Laufen – Isabel Bogdan

Weglaufen. Vor den eigenen Gefühlen, vor dem, was man einfach nicht ertragen kann. Verstehen schon gar nicht. Oder bewältigen. Es ist schwer und schlimm einen Menschen zu verlieren, einen Menschen dadurch zu verlieren, dass er sich selbst das Leben genommen hat, ist noch einmal etwas anderes. Zu all der Trauer und Wut kommen die Selbstvorwürfe, ich hätte doch etwas merken müssen, vielleicht lag es an mir, jedenfalls hätte ich doch da sein müssen, um zu verhindern, dass das passiert. Diese Gedanken liegen wie Splitter zusätzlich zu der ganz normalen und sowieso schon schwer auszuhaltenden Trauer im Kopf und in den Gliedern und schwären und tun weh und entzünden die Wunde immer wieder aufs Neue.

Im Roman „Laufen“ rennt die Protagonistin vor diesen Gefühlen weg und langsam, Seite um Seite auf sich selbst zu. Einatmen und doppelt solange ausatmen. Das funktioniert auch als Bild für den „Heilungsprozess“, sich erinnern, in den Schmerz hineingehen, aber dann doppelt so lange, nicht so schnell, dass man gleich wieder aufgeben muss oder Seitenstiche bekommt, sondern ganz langsam, Stück für Stück, aus dem Schmerz hinauswachsen, die Wunde vernarben lassen.

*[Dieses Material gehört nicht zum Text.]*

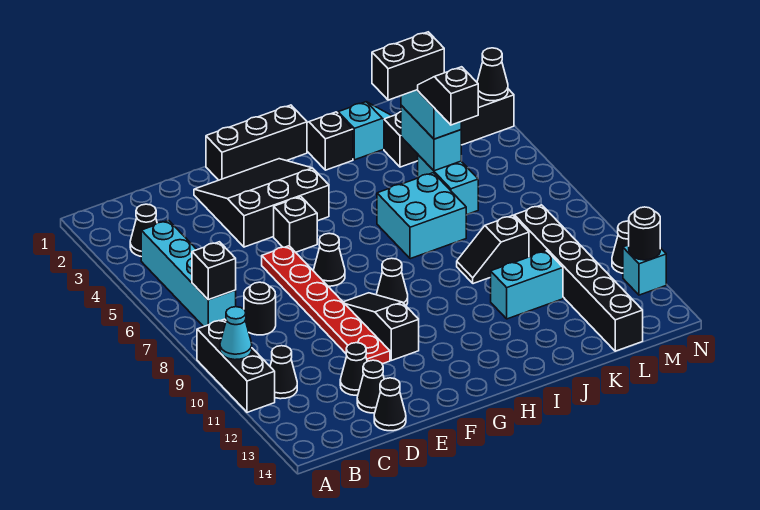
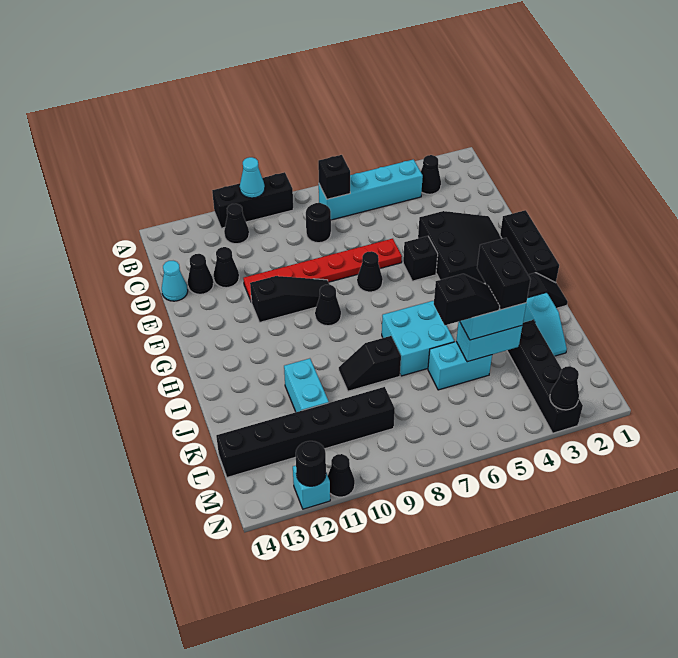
black 1x1 cone [374,378,406,431] -> cyan 1x1 cone [162,261,188,301]
black 1x2 slope [457,215,529,284] -> black 1x2 slope turned to [339,336,401,391]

Nichts vergessen, aber lernen mit dem Schmerz zu leben und die Freude wieder zuzulassen und das eigene Leben, von dem auf so schmerzhafte und grausame Weise ein wesentliches Stück auf einmal herausgerissen wurde. Zeit online hat das Buch ein rasendes Requiem genannt. Und besser kann man das wirklich nicht ausdrücken.